== Supplied records ==

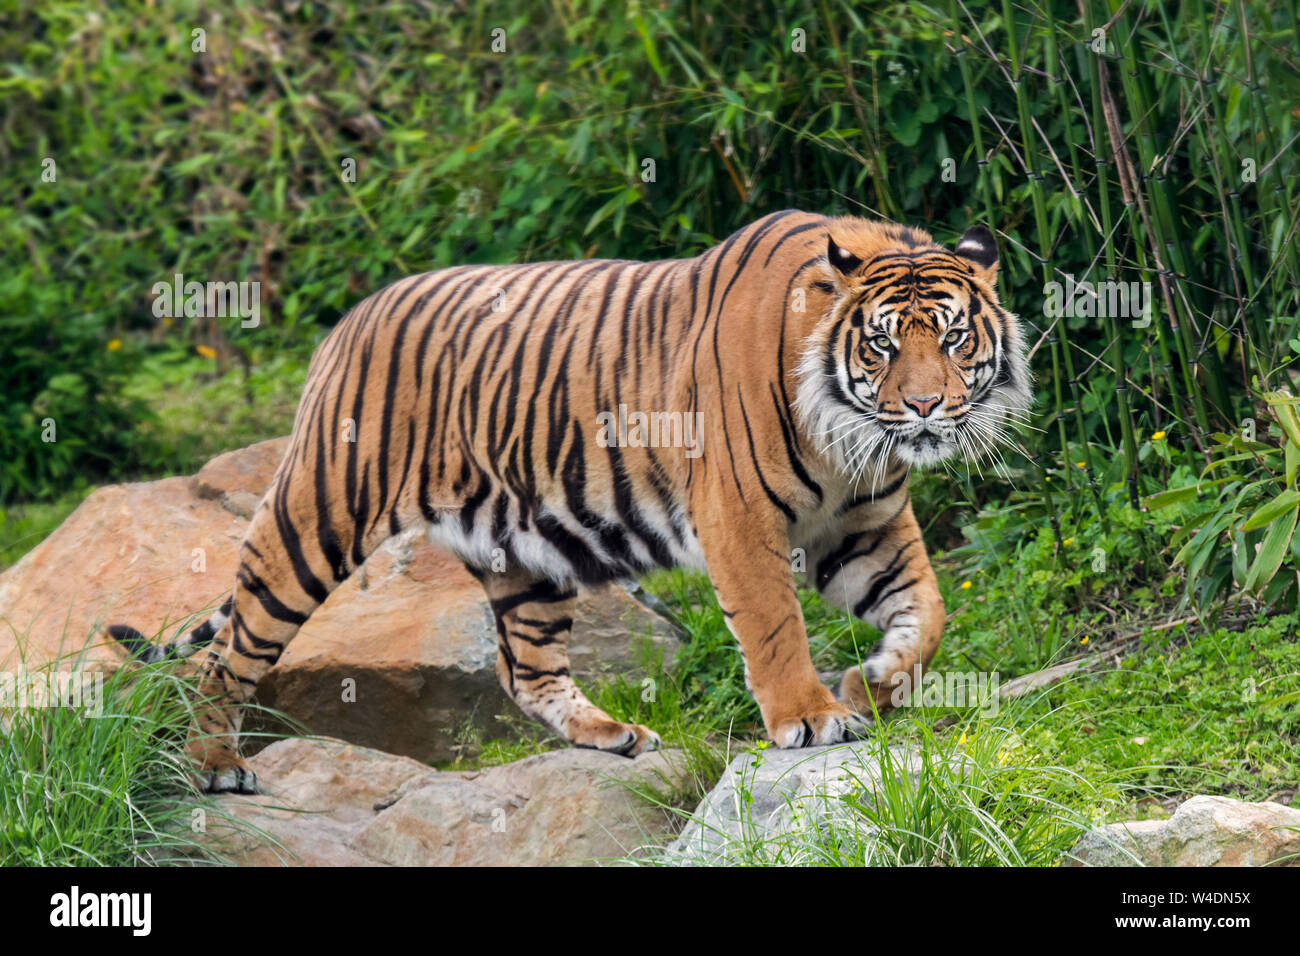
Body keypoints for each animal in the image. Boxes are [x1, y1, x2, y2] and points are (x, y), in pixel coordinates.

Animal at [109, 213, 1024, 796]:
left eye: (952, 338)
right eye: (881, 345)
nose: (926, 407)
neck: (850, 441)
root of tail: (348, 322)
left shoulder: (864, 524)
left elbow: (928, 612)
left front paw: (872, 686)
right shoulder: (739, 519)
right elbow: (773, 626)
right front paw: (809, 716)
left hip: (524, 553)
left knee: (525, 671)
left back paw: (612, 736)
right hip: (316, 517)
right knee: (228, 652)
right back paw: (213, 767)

== Exercise directions ==
Search the records above for "right". Copy each line where it is found.

== Answer to the problem ==
right eye: (881, 345)
right shoulder: (739, 519)
right elbow: (773, 626)
right front paw: (809, 716)
right hip: (316, 517)
right knee: (228, 652)
right back paw: (213, 767)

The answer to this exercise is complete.